• [Passage shown]
October 9, 2024 — Zoologist Yolarnie Amepou heard whispers about the fish frenzy when she made her first trip to the Kikori River Delta in the remote reaches of southern Papua New Guinea.

It was January 2012, and Amepou was travelling down the delta by dinghy, from village to village, as part of a research project on the vulnerable pig-nosed turtle (Carettochelys insculpta). Amepou heard talk of outsiders appearing across the region offering staggering amounts of cash for swim bladders — an organ cut from some of the delta’s large fish species that helps them to control buoyancy. Consumers in Asia, particularly southern China, know this commodity as fish maw and covet it as a culinary delicacy, a traditional medicine and a symbol of prosperity.

The global maw trade has been growing rapidly over the past 25 years1, and market prices now far exceed those of similar dried seafood luxuries such as shark fin and sea cucumber, which are also prized in China. In some low- and middle-income countries where demand for maw is very high, it is sometimes called the cocaine of the seas because it is so lucrative and attracts organized crime interests.

Papua New Guinea has become the source of some of the most sought-after maw. In the years since Amepou’s first visit, she’s watched the fish-maw industry in the Kikori delta explode, “like a fisheries gold rush”. Fishers replaced their paddle canoes, lines and hooks with outboard-powered dinghies and commercial nets. The price being offered to delta fishers for dried maw from one prized species — the scaly croaker (Nibea squamosa) — has been recorded at up to US$15,615 per kilogram — potentially the highest price offered to fishers for maw in the world, according to a study by Amepou and her colleagues published earlier this year2.

• [Entries supplied]
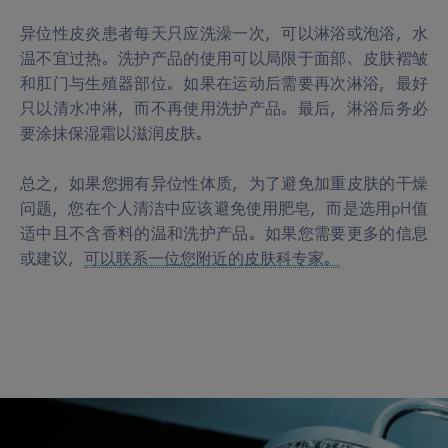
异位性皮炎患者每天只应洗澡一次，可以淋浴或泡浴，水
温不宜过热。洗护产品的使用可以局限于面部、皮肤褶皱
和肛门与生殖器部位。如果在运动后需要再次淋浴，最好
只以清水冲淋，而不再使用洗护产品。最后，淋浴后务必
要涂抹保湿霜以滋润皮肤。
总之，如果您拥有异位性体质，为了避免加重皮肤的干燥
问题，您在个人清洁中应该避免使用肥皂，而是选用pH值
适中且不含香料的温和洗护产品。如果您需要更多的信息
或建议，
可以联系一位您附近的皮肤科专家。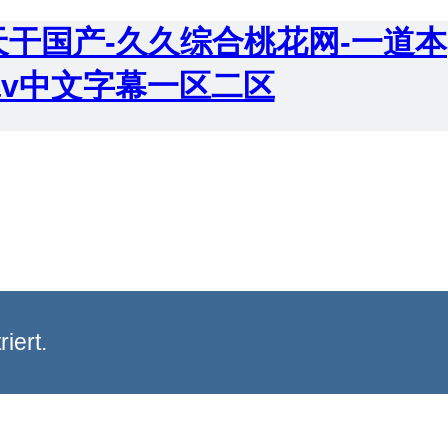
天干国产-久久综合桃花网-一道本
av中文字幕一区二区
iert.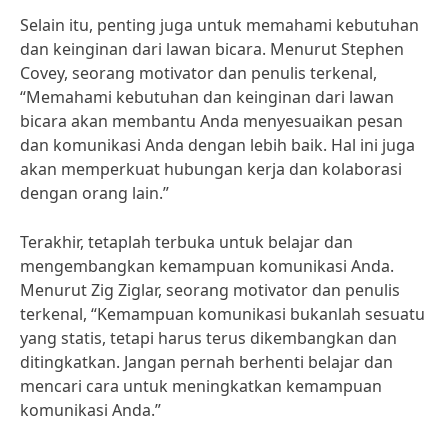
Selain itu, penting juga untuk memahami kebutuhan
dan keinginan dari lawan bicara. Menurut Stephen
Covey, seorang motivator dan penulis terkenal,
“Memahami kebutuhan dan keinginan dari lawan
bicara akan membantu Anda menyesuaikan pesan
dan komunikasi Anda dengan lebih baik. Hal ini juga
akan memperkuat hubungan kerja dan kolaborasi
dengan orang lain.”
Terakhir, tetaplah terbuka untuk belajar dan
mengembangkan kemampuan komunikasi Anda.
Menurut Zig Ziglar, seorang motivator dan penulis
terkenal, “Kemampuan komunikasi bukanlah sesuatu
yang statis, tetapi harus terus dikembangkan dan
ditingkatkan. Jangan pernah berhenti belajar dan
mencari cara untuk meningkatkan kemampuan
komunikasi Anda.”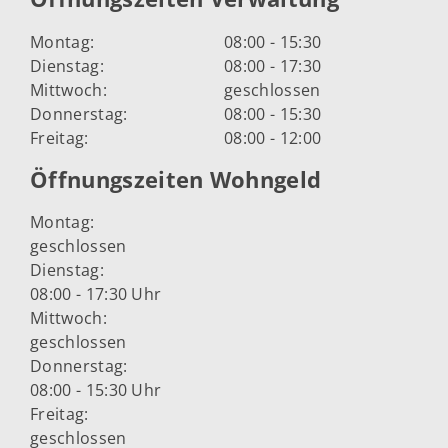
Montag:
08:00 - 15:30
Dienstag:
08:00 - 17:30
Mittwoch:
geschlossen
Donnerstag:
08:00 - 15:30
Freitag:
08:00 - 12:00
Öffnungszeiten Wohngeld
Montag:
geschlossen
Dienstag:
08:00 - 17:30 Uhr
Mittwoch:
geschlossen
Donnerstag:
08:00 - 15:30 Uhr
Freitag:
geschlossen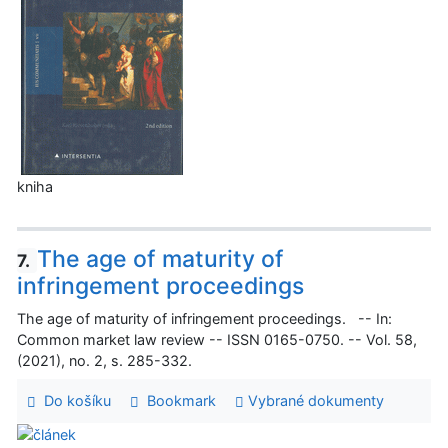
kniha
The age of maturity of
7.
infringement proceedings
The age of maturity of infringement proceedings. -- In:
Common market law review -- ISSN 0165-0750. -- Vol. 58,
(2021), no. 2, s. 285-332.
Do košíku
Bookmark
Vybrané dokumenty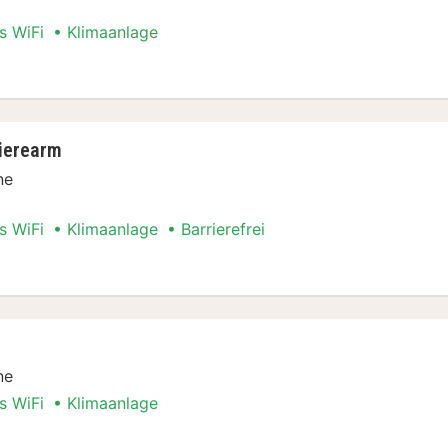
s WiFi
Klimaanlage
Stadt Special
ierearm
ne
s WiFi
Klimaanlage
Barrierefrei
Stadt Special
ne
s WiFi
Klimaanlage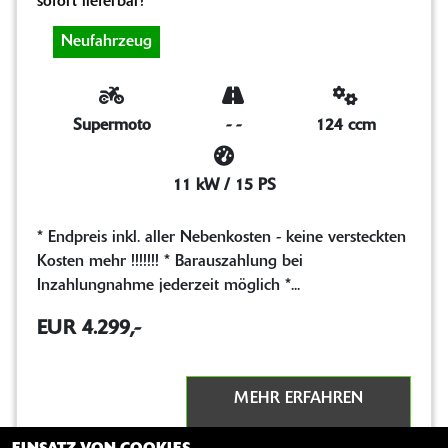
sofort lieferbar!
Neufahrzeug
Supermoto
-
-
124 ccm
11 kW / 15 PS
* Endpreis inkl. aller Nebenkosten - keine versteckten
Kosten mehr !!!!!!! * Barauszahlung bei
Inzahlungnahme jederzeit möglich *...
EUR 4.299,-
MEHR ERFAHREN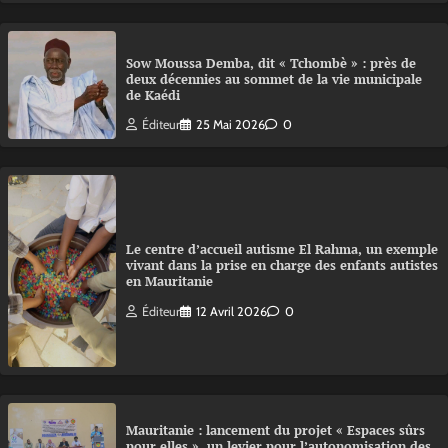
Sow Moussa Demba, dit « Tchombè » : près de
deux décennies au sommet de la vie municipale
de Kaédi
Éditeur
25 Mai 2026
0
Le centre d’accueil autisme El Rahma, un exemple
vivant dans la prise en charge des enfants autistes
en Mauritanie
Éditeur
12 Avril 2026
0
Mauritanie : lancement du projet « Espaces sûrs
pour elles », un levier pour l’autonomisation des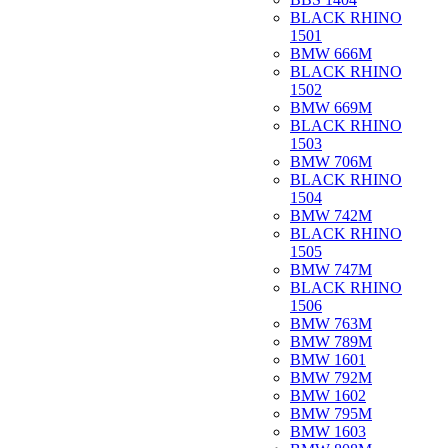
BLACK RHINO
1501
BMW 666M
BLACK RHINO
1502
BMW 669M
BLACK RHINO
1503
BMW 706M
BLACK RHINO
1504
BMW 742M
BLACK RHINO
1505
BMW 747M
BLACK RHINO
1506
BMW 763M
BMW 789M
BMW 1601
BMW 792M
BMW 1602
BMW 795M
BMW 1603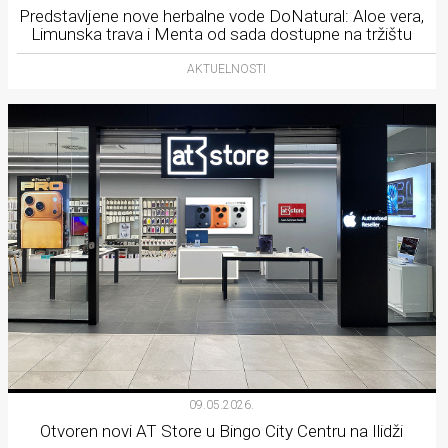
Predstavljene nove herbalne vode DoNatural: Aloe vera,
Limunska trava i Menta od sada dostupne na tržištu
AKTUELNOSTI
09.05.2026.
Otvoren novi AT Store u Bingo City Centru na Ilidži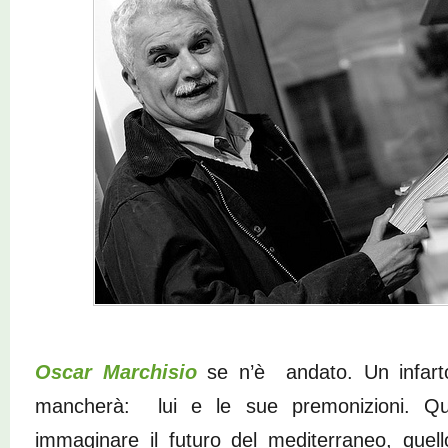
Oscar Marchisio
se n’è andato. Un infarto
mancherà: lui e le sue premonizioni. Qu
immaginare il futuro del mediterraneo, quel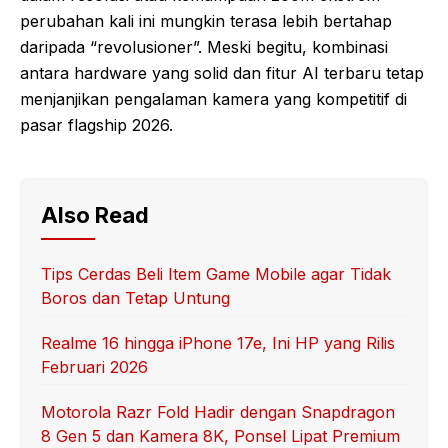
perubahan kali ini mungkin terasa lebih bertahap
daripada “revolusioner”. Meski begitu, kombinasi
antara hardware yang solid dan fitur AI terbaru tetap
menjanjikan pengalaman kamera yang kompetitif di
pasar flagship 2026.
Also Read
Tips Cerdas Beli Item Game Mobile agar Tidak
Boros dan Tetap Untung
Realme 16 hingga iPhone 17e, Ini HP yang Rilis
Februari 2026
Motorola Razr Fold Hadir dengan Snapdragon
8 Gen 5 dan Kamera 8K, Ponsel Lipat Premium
---
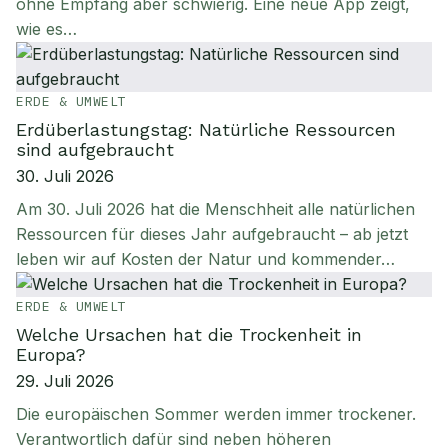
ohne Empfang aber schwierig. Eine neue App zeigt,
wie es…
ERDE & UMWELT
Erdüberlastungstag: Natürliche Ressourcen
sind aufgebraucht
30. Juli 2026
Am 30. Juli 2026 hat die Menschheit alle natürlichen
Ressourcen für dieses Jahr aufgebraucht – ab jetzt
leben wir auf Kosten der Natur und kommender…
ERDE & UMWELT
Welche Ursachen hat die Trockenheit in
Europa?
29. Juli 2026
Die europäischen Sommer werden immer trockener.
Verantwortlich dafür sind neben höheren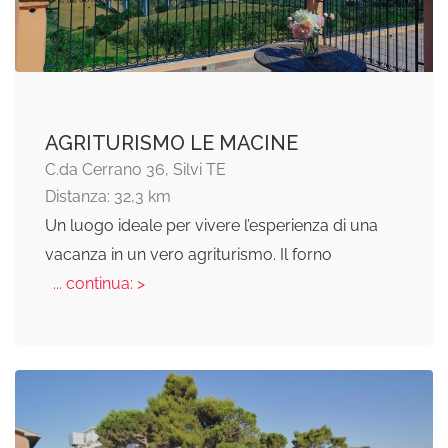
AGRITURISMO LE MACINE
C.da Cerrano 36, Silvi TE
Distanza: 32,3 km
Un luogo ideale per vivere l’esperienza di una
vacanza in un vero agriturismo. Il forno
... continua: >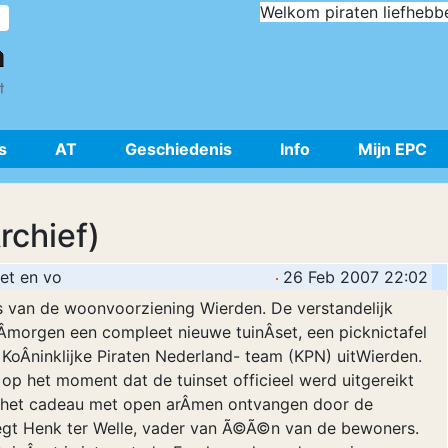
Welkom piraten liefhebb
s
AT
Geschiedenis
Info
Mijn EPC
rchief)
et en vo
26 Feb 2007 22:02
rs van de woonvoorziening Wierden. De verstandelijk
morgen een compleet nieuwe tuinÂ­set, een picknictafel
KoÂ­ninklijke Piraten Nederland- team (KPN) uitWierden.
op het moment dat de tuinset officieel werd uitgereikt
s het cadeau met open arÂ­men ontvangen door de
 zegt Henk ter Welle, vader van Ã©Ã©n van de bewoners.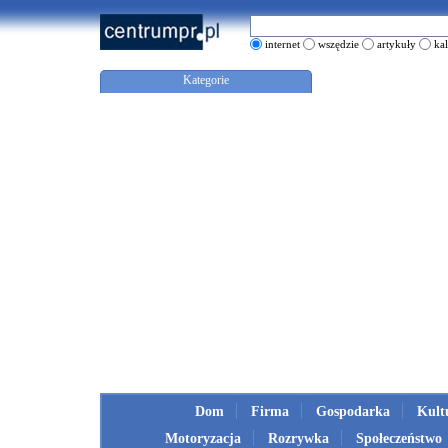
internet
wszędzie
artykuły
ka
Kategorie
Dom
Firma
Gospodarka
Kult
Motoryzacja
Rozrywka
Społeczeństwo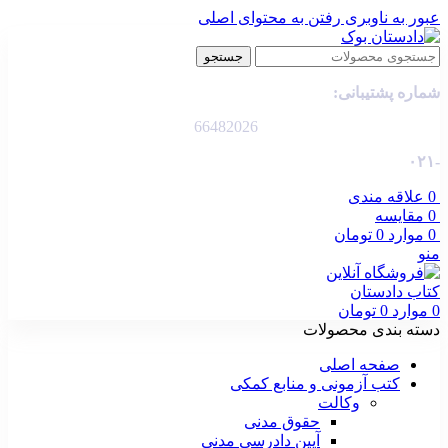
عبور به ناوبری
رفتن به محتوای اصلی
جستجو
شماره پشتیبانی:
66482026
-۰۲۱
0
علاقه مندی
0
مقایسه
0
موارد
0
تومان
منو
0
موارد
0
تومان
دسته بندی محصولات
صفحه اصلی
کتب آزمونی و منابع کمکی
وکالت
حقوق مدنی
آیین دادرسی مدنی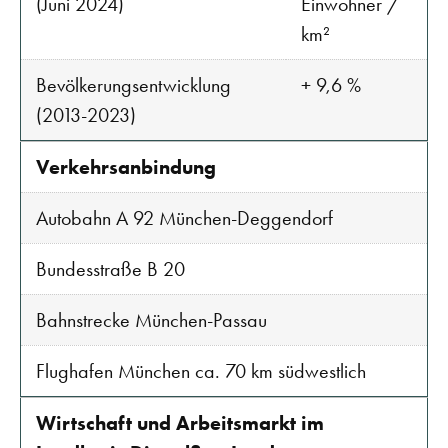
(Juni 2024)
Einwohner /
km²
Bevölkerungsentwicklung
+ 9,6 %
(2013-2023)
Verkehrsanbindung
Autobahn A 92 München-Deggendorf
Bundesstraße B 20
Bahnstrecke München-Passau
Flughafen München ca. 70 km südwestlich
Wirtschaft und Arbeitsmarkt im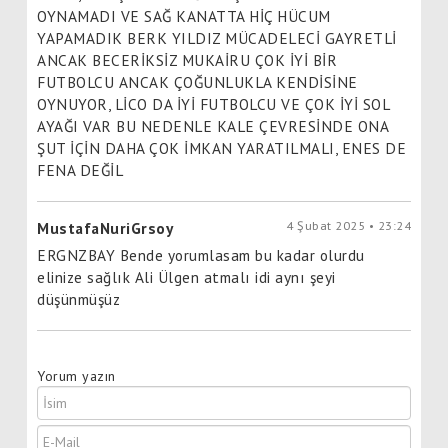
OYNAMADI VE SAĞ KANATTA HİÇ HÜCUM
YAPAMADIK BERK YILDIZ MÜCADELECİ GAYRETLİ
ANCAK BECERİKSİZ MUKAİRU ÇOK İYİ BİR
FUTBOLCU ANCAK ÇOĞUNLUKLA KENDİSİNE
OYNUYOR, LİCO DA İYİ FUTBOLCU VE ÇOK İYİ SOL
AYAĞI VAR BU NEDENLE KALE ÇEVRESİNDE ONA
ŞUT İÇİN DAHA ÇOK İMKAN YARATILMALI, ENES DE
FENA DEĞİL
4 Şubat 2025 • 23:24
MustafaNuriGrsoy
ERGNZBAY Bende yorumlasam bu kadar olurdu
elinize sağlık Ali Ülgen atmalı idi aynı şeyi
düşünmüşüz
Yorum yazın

• [Work instruction 1] Copy from the fish-maw passage, beginning at the words "Papua New Guinea has" and stopping after the words "earlier this year2.".
• [Work instruction 2] According to the fish-maw passage, what is the highest price per kilogram recorded for dried scaly croaker maw offered to delta fishers?
The records come from a different source than the fish-maw passage.

• [Answer space 1]
Papua New Guinea has become the source of some of the most sought-after maw. In the years since Amepou’s first visit, she’s watched the fish-maw industry in the Kikori delta explode, “like a fisheries gold rush”. Fishers replaced their paddle canoes, lines and hooks with outboard-powered dinghies and commercial nets. The price being offered to delta fishers for dried maw from one prized species — the scaly croaker (Nibea squamosa) — has been recorded at up to US$15,615 per kilogram — potentially the highest price offered to fishers for maw in the world, according to a study by Amepou and her colleagues published earlier this year2.

• [Answer space 2] Up to US$15,615 per kilogram.